Makes perfect sense! I plan to go to Coleman’s one day seminar in Chicago on July 31st. Let the silent retreat and Chicago event marinate till her birthday in October. Hopefully my amends letter, is the gifts and words she has been wanting to hear and deserves. It may not open any doors, and I will live with that with little expectation. Other than saying kindness from her mom she deserves. I just could not hear….some of the things she said for years to me. Now I do.

Elizabeth Hummel's avatar

Loved stumbling upon this today.

I am not estranged from a child or a parent, but I’m interested in this phenomenon, so I read it when a friend posted it on Facebook. And even though I’m not in this devastating place you have been, this terrible place where so many still are, even though it’s not my portal and I can only imagine the depth of your suffering born from this specific experience of estrangement from your beloved, I still found so much resonance and wisdom. You are touching on something way beyond estrangement, as you know, as you write yourself: “…the estrangement from the Self that was there before any of this began. And it is that one, finally remembered, that changes everything.” There is always hope. We can awaken and claim our aliveness from the shadows.

Lisa Morris's avatar

Elizabeth, I love what you captured here. I’m glad it wasn’t your path, but clearly your compassion is evident, as well as your understanding that deeply we are all one. Thank you for sharing this. I appreciate it so much.

Kathleen M. McGuinness's avatar

I believe what you say is true. It has taken almost 2 years of painful estrangement from my adult children...and now I finally see what they have been saying. They used shaming and blaming words...but I can get past that now...and just see they are hurt. I love & miss them so much. As a single mom I have had to be strong, worker harder than most...and there was not much leftover to give to them in listening empathically, being respectful of their space...and I was just bossy, as I did not want them to be hurt by life's cruelties and a mean Dad. I always showed up, did all the right things, fed them, clothed them, drove them, educated them....and after 30 years in Recovery, I think I see what they wanted from me but I did not give them. I just realized it this week! I am going to a 3 day silent retreat ( ugh- sounds awful but I am going to try it) in July. I will write a brand new amends to them coming from a totally different place this time. I am hopeful about them, Proud of them for their self care. I know it was hard. and finally...and finally thriving in spite of this painful learning experience. Kathleen

Lisa Morris's avatar

Kathleen.

This is beautiful.

What you've just described… moving from hearing shaming and blaming words to seeing the hurt underneath them, that’s real awareness. In two years you found what some people never find at all.

And a silent retreat. Yes. Go. Something happens in that kind of silence that no amount of talking or processing can reach.

I want to gently sit beside you on one thing though, and not to dim what you're feeling, because what you're feeling is real and right and hard won.

The insight is the gift.

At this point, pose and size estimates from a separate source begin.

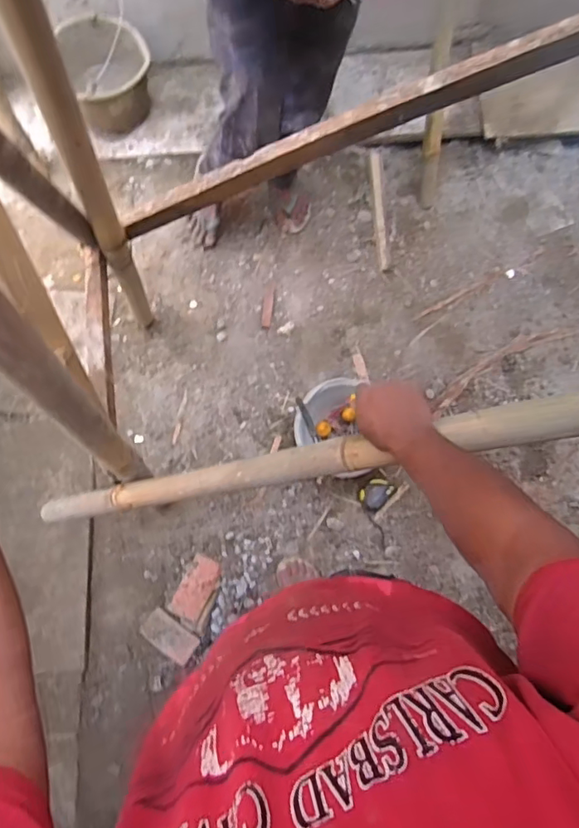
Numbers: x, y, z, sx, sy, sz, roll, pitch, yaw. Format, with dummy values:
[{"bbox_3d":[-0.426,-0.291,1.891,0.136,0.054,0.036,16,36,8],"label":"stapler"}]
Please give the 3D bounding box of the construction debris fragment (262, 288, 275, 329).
[{"bbox_3d":[-0.064,-0.317,1.615,0.028,0.010,0.123,6,76,1],"label":"construction debris fragment"}]

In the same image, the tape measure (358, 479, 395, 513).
[{"bbox_3d":[0.232,0.219,1.471,0.090,0.038,0.073,-40,80,-10],"label":"tape measure"}]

Not what you do with it next.

An amends written from a new place is a beautiful thing. And I'd invite you to write it — for yourself. Let it live there for a while. Let the retreat settle. Let the understanding deepen without rushing it toward an outcome.

Because here is what I've watched, and I say this with so much compassion. Our children can feel the difference between a letter that comes from genuine change and one that comes from hope for a response. Even when we can't.

The work you're doing is exactly right. Now it just needs consistency and integration, and that takes time. I hope this makes sense.